Le président américain Donald Trump a déclaré lundi 18 mai 2026 qu’il existait de « très bonnes chances » de conclure un accord avec l’Iran pour limiter son programme nucléaire et mettre fin aux hostilités au Moyen-Orient. Cette déclaration intervient quelques heures après qu’il a annoncé le report d’une attaque militaire prévue contre l’Iran, initialement programmée pour mardi.
S’exprimant devant des journalistes à la Maison Blanche, Trump a indiqué que des négociations sérieuses étaient en cours et que des alliés du Golfe (notamment le Qatar, l’Arabie saoudite et les Émirats arabes unis) lui avaient demandé de donner encore deux à trois jours aux pourparlers. « Il semble y avoir de très bonnes chances qu’ils parviennent à un accord. Si nous pouvons le faire sans bombarder l’enfer sur eux, je serais très heureux », a-t-il déclaré.
Trump a insisté sur l’objectif principal : l’Iran ne doit jamais obtenir l’arme nucléaire. Il a précisé que les États-Unis restaient prêts à lancer une « offensive à grande échelle » à tout moment si un accord acceptable n’était pas trouvé. Selon lui, un éventuel deal inclurait un contrôle strict du programme nucléaire iranien, la réouverture du détroit d’Ormuz et des garanties de sécurité régionales.
Ce développement survient dans un contexte de tensions extrêmes.
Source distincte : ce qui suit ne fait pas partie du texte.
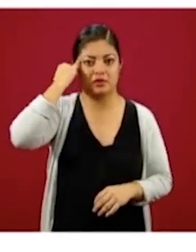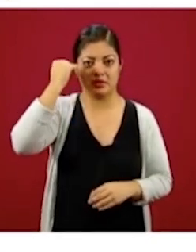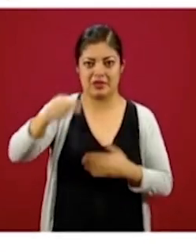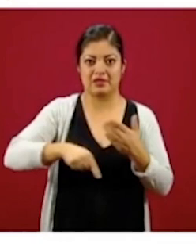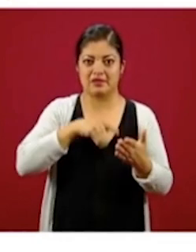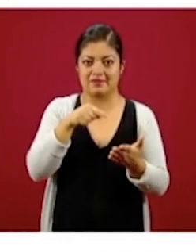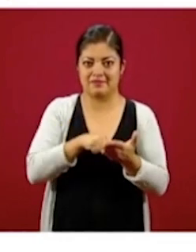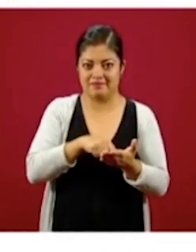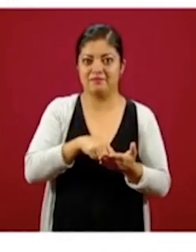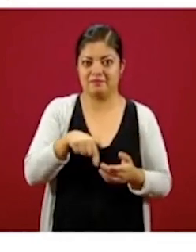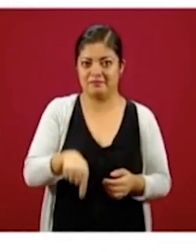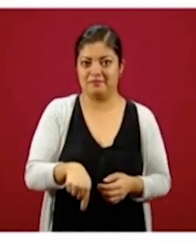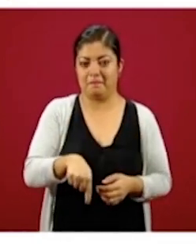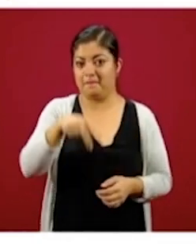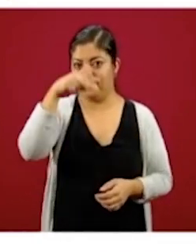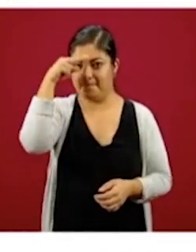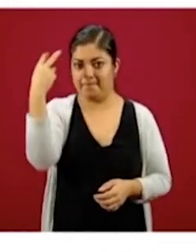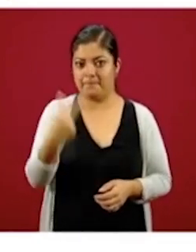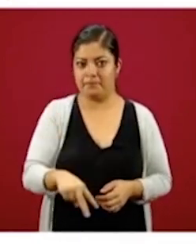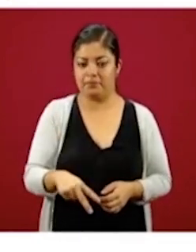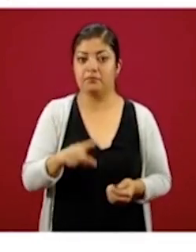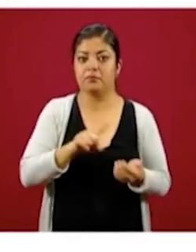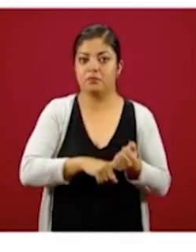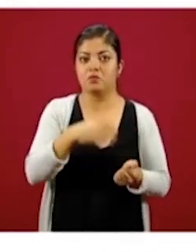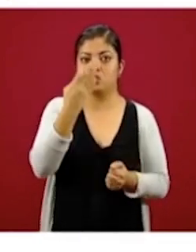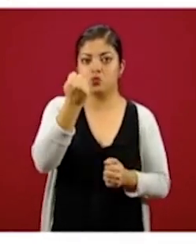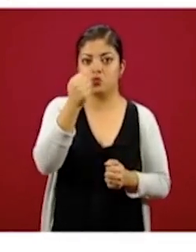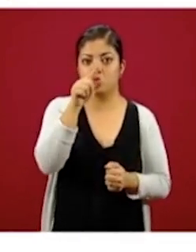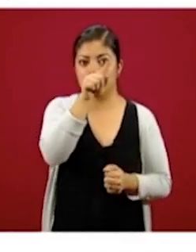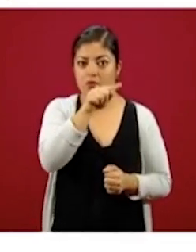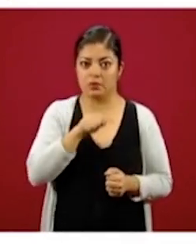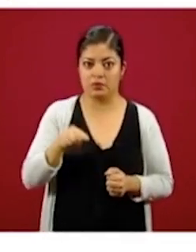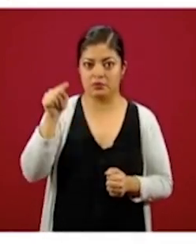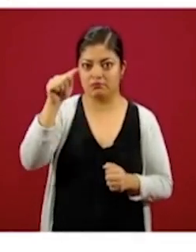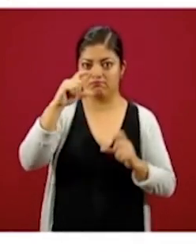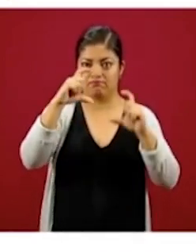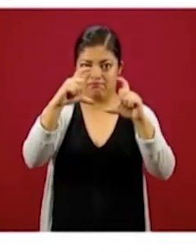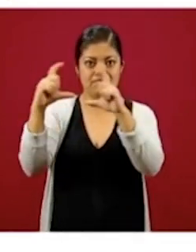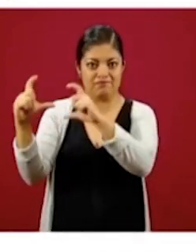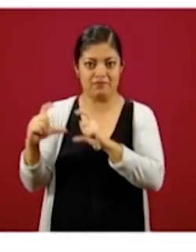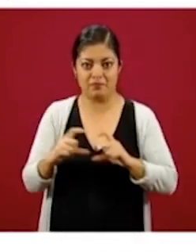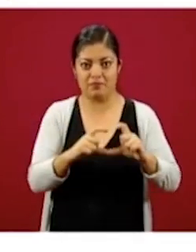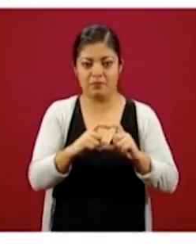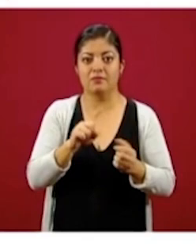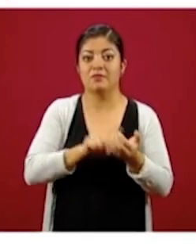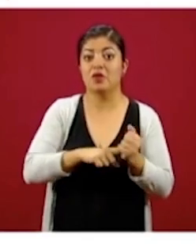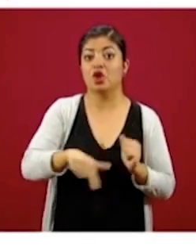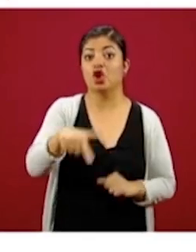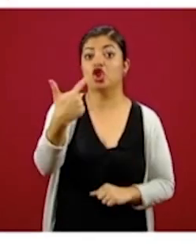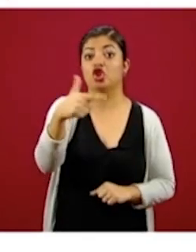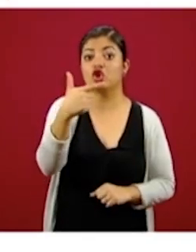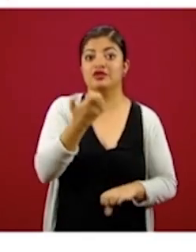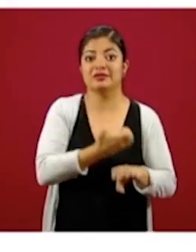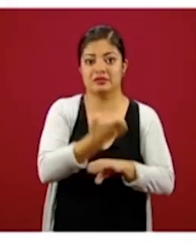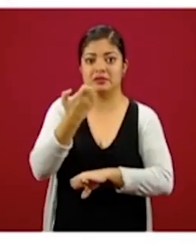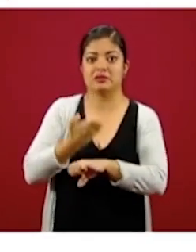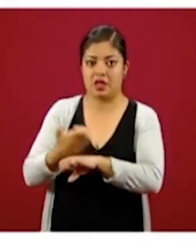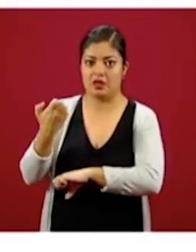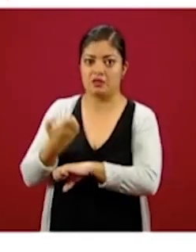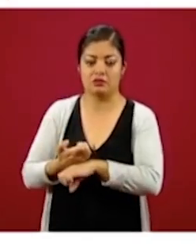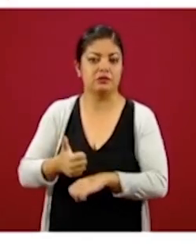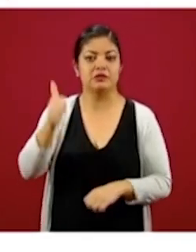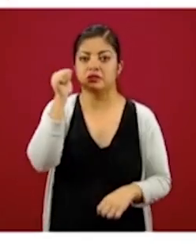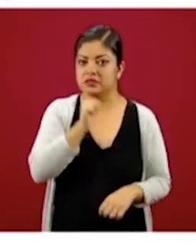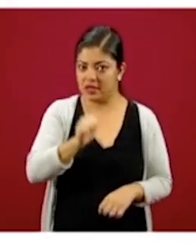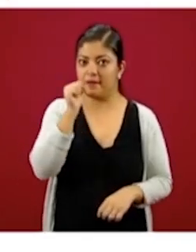regiones del país. Son nueve regiones a las que vamos a atender en 12 estados de la República y, como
Après plusieurs semaines de frappes croisées, d’attaques sur les infrastructures énergétiques et de blocus naval, les négociations indirectes se poursuivent. L’Iran a transmis des propositions de paix, mais Washington juge certaines d’entre elles insuffisantes.
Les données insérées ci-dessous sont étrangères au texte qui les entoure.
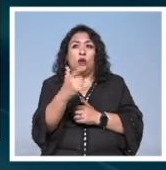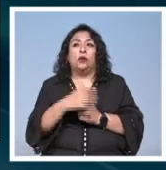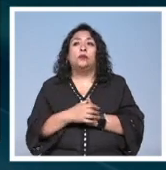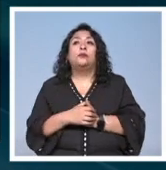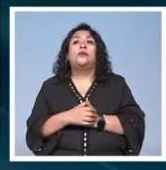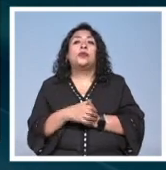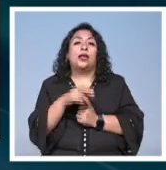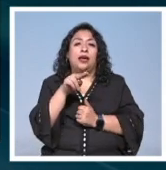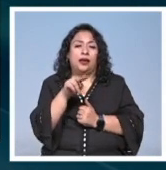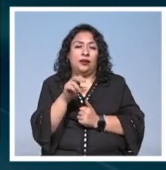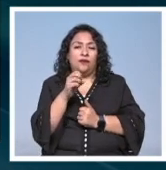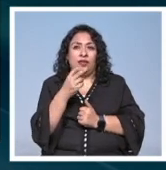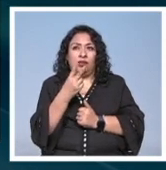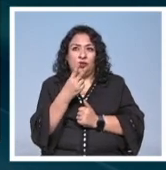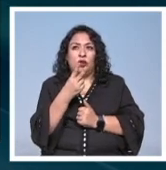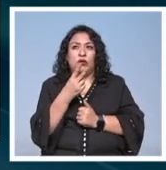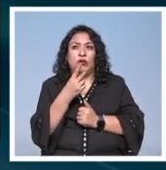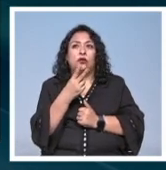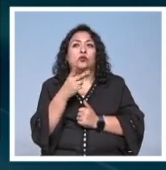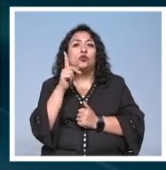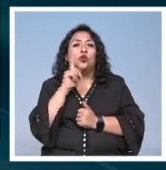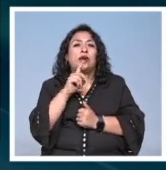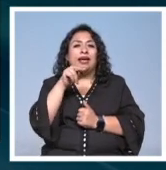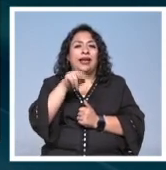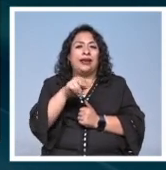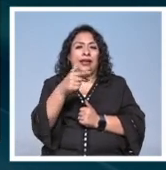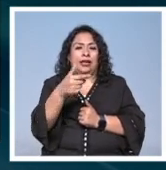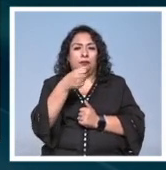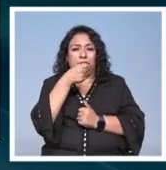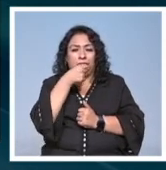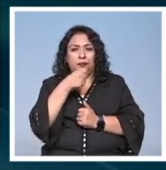Para Noticias 22, Norma Guzmán.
La décision de Trump de reporter les frappes est saluée par plusieurs capitales arabes, qui craignent une escalade régionale incontrôlable. Cependant, des voix critiques, notamment en Israël et chez certains républicains, estiment que Téhéran cherche simplement à gagner du temps. Les prochains jours seront décisifs. Un accord pourrait marquer un tournant majeur dans la guerre au Moyen-Orient, tandis qu’un échec relancerait le risque d’une confrontation directe de grande ampleur entre les États-Unis et l’Iran. Les marchés pétroliers et les Bourses mondiales suivent de près ces évolutions.